Colócalo debajo de la almohada donde nadie recuerde
que yo tengo un cuchillo cuneiforme que degüella,
e impone su aptitud beligerante.

Te veo venir trayéndome el cuchillo, el arma blanca,
mi coraza vieja envuelta en tu vestido de retazos
y delicadamente me lo entregas: toma el cuchillo
manéjalo con la misma destreza de tu padre.

Dame el cuchillo de inmediato, lo quiero ver
brillar sobre la mesa alumbrando mi casa
cuando el sol se detenga sobre su hoja ardiente.

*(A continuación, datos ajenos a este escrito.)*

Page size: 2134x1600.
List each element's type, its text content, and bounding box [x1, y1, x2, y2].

Dámelo con su punta electrizante, demasiado afilada,
que corte hasta las alas de los ángeles
y esas gotas de lluvia que se quedan colgadas
en las hojas de las rosas de mármol.

Dame un cuchillo con vocación, flemático,
que sobreviva el paso de los años
el tránsito invariable de los vientos.

Y se hunda, cada vez más se hunda
con desesperación cuando vaya cortando
el nudo como un triángulo de soga
que se desliza sucia, que corre
y se desliza amenazante.

El texto Migraciones es parte de su libro Más horribles que yo.

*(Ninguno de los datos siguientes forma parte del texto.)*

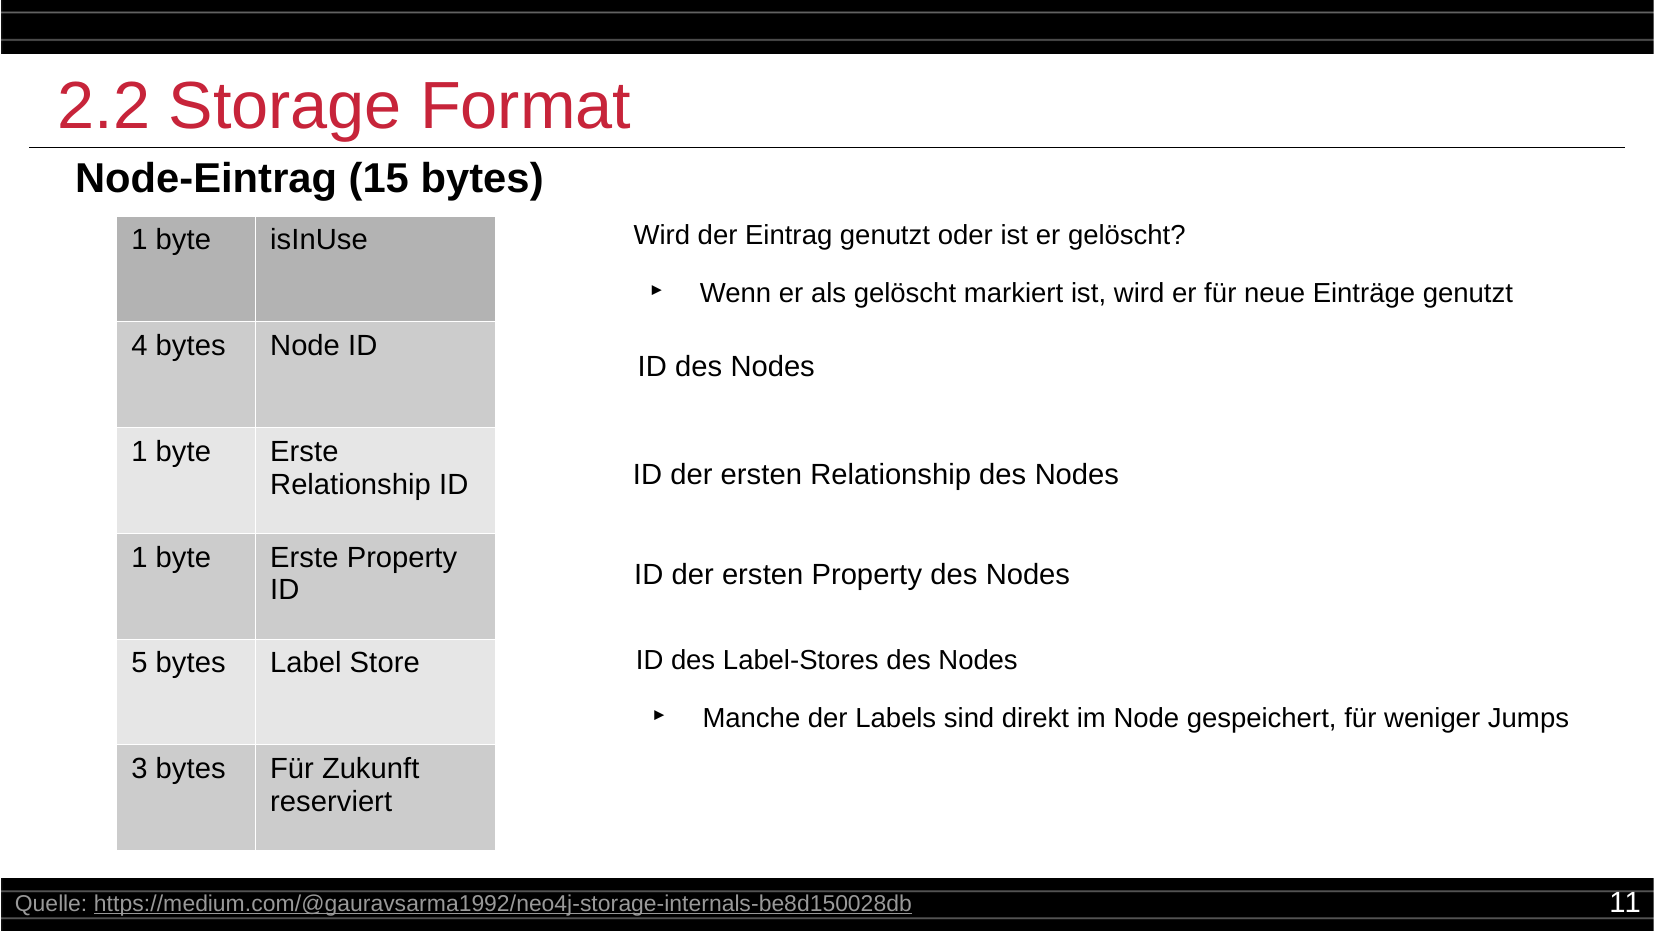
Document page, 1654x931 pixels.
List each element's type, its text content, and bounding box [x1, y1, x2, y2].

table_cell 1 byte [117, 534, 255, 639]
picture [1, 878, 1654, 931]
table_cell 5 bytes [117, 640, 255, 744]
table_header 1 byte [117, 217, 255, 321]
text_box Node-Eintrag (15 bytes) [36, 147, 583, 210]
table_cell 4 bytes [117, 322, 255, 427]
table_cell 3 bytes [117, 745, 255, 850]
table_header isInUse [256, 217, 495, 321]
list Wird der Eintrag genutzt oder ist er gelöscht? Wenn er als gelöscht markiert ist, wird er für neue Einträge genutzt [566, 219, 1575, 311]
text_box Quelle: https://medium.com/@gauravsarma1992/neo4j-storage-internals-be8d150028db [0, 883, 1329, 931]
list ID der ersten Relationship des Nodes [562, 457, 1570, 510]
table_cell 1 byte [117, 428, 255, 533]
title 2.2 Storage Format [57, 63, 1547, 147]
table_cell Erste Property ID [256, 534, 495, 639]
list ID des Nodes [566, 349, 1575, 403]
table_cell Node ID [256, 322, 495, 427]
picture [1, 0, 1654, 54]
table_cell Erste Relationship ID [256, 428, 495, 533]
list ID der ersten Property des Nodes [563, 558, 1571, 611]
list ID des Label-Stores des Nodes Manche der Labels sind direkt im Node gespeichert, für weniger Jumps [569, 644, 1577, 736]
table_cell Label Store [256, 640, 495, 744]
table_cell Für Zukunft reserviert [256, 745, 495, 850]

Luis Lorente (Cárdenas, Matanzas, 1948) ha publicado Las puertas y los pasos, Premio David de Poesía, UNEAC, 1975; Café nocturno, 1984; la plaquette Ella canta en La Habana, 1985; Como la noche incierta, 1991 (junto al poeta Aramís Quintero); Aquí fue siempre ayer, 1997; Esta tarde llegando la noche –Premio Casa de las Américas, 2004 y Premio de la Crítica de ese mismo año–; Más horribles que yo, 2006 –Premio de la Crítica 2007–; la antología poética Fábula lluvia, 2008; El cielo de tu boca, 2011; Two Brother’s Bar (junto al pintor Arturo Montoto), 2018, y tiene en proceso de publicación el poemario Excepcional belleza del verano. Parte de su obra ha sido incluida en antologías editadas en Cuba y en el exterior.